Все было выполнено и задумано так хорошо, а получилось плохо. Мальков был, как обычно, в бегах, когда узнал, что его разыскивал Ленин. Сердце ёкнуло… Откуда Владимир Ильич узнавал решительно обо всем? Раздался звонок и к Демьяну:
– Вы что там с Мальковым удумали, браконьеры вы этакие? Да вас обоих в тюрьму за такие штуки следует посадить!!
– Верно. Нехорошо, – ответил Демьян. – Но как же быть, Владимир Ильич? Мальков-то и вам рыбку отнес?.. Не мы одни ее ели?..
Владимир Ильич очень рассердился.
– Ваш Мальков обманщик. Он не сказал, каким способом ловил рыбу. И его и вас предупреждаю – повторится такая история, буду требовать для вас обоих самого сурового наказания.
Но Демьян унывал недолго и еще утешал Малькова:
– Не горюй! Отведал Ильич свежей рыбки? Это тебе не совнаркомовское пшено. Чего тебе, голова, еще надо?.. И кто это ему доложил? Не иначе как Бонч! Ну попадется он мне!..
Случай с рыбой многому научил Демьяна. Сообразил, что в таких делах Ильича надо только побольше… «обманывать». Об этом же говорил и опыт ближайших друзей – Дзержинского и Свердлова. Они долго думали, как бы устроить, чтобы сшить Владимиру Ильичу новый костюм. Разработали план. Мальков сыскал материал и портного, да все вчетвером неожиданно нагрянули снимать мерку. Ильич посердился. Спросил, что это за ерунда, и мигом определил, что против него составлен заговор. Дзержинский отшутился, что это как раз по его специальности. А мерку все-таки сняли. «Вот это по-нашему! – радовался Демьян. – Но и меня на кривой не объедешь. Я ведь тоже знаю, как с ним надо действовать», – хвалился он, будучи всегда начеку: Демьян знал, что Ленин может зайти ненароком, и, в жажде его видеть, говорить с ним, не упускал из виду, найдется ли какое-нибудь угощение, которое абсолютно бесполезно посылать Ильичу на дом – все равно переправит в детский дом. Тут не станет помогать и верный друг – Мария Ильинична.

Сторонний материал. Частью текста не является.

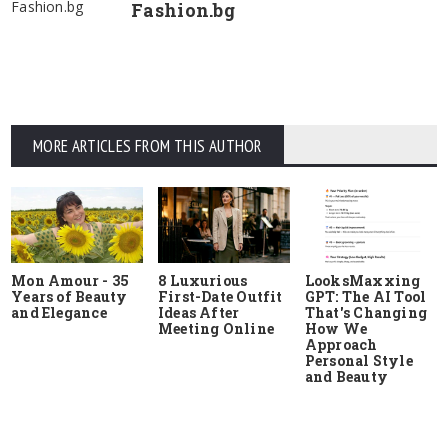
Fashion.bg
Fashion.bg
MORE ARTICLES FROM THIS AUTHOR
Mon Amour - 35
8 Luxurious
LooksMaxxing
Years of Beauty
First-Date Outfit
GPT: The AI Tool
and Elegance
Ideas After
That's Changing
Meeting Online
How We
Approach
Personal Style
and Beauty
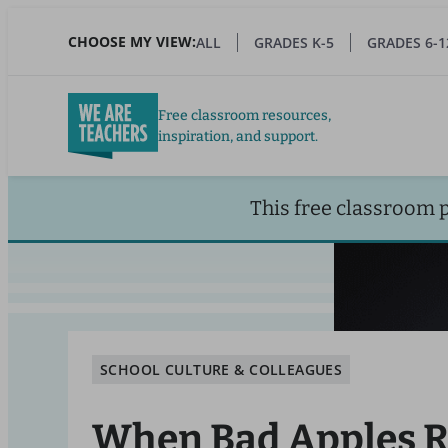
Skip
to
CHOOSE MY VIEW:
ALL
GRADES K-5
GRADES 6-1
main
content
Free classroom resources,
inspiration, and support.
This free classroom 
SCHOOL CULTURE & COLLEAGUES
When Bad Apples R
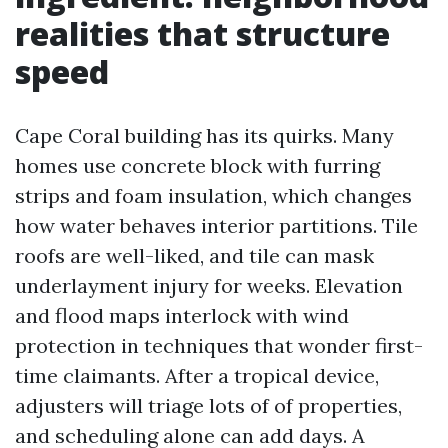
realities that structure
speed
Cape Coral building has its quirks. Many
homes use concrete block with furring
strips and foam insulation, which changes
how water behaves interior partitions. Tile
roofs are well-liked, and tile can mask
underlayment injury for weeks. Elevation
and flood maps interlock with wind
protection in techniques that wonder first-
time claimants. After a tropical device,
adjusters will triage lots of of properties,
and scheduling alone can add days. A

Маневрировать приходилось и с друзьями-наркомами, командирами. «Мне что? – говорил Демьян, спрашивая жену, хватит ли всем сахару к чаю (или по крайности, как говорил Ильич еще в Смольном, – на «сахарброды»?). – У меня никакой должности нету. Я не нарком, не командир. Им и подарок взять нельзя и добывать не пристало. А придут ко мне и сами не заметят, как под разговор да шуточку пойдет и сахар и плюшечка!»